§ **Source extract**:
◆ ◆ ◆ ◆ ◆ ◆ ◆

Container, Volume, and Operational Integration Tests Analysis

February 25, 2026 · View on GitHub

This document provides a detailed analysis of integration tests covering container configuration, volume mounts, environment variables, git operations, log commands, and Docker-in-Docker removal verification.

Container Working Directory Tests
Volume Mount Tests
Git Operations Tests
Environment Variable Tests
Log Commands Tests
Docker Warning Tests
No Docker Tests
Cross-Cutting Gaps

1. Container Working Directory Tests

File: tests/integration/container-workdir.test.ts

What It Tests

Test	Description
Default working directory	Verifies that when `--container-workdir` is not specified, the container starts with `/workspace` as the working directory (Dockerfile default)
Custom working directory	Verifies `--container-workdir /tmp` changes the working directory
Command execution in workdir	Creates a file and lists it from `/tmp`, confirming commands execute relative to the custom workdir
Home directory as workdir	Sets workdir to `$HOME` (from host `process.env.HOME`), verifies it resolves correctly
Relative path navigation	Runs `cd .. && pwd` from `/tmp` to verify relative paths work from within the workdir

Real-World Mapping

This maps directly to how gh-aw invokes AWF via BuildAWFArgs() in pkg/workflow/awf_helpers.go. The --container-workdir flag is used to set the agent's working directory to the cloned repository directory (typically /home/runner/work/repo/repo on Actions runners). Getting this wrong means the AI agent can't find the code it needs to work on.

Gaps and Missing Coverage

Gap	Priority	Rationale
Non-existent directory	High	What happens if `--container-workdir /nonexistent` is specified? Should it fail or create the dir?
Directory with spaces	Medium	Paths like `--container-workdir "/my project"` could break shell quoting
Deeply nested path	Low	A path like `/a/b/c/d/e/f/g` that doesn't exist
Permissions on workdir	High	Verify the agent user can write to the custom workdir (not just navigate to it)

◆ ◆ ◆ ◆ ◆ ◆ ◆

From the integration tests analysis, return the passage between "Container, Volume, and" and "Docker-in-Docker removal verification.", inclusive, copied word for word. The material after this has no part in the work.

§ **Collected material**:
◆ ◆ ◆ ◆ ◆ ◆ ◆

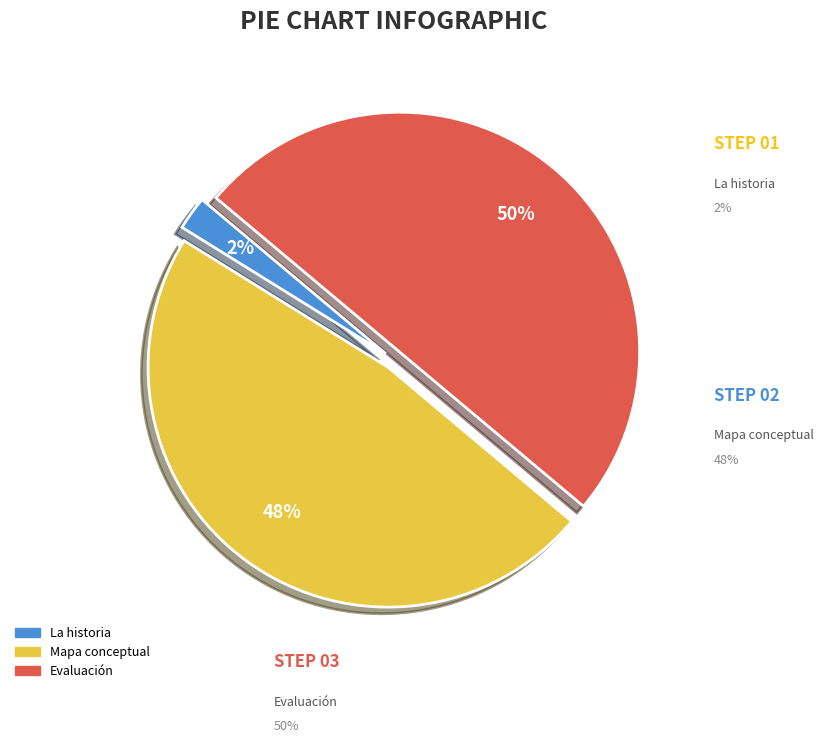

Is it true that Mapa conceptual is 58% of the pie?

False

◆ ◆ ◆ ◆ ◆ ◆ ◆

§ **Response**:
Container, Volume, and Operational Integration Tests Analysis

February 25, 2026 · View on GitHub

This document provides a detailed analysis of integration tests covering container configuration, volume mounts, environment variables, git operations, log commands, and Docker-in-Docker removal verification.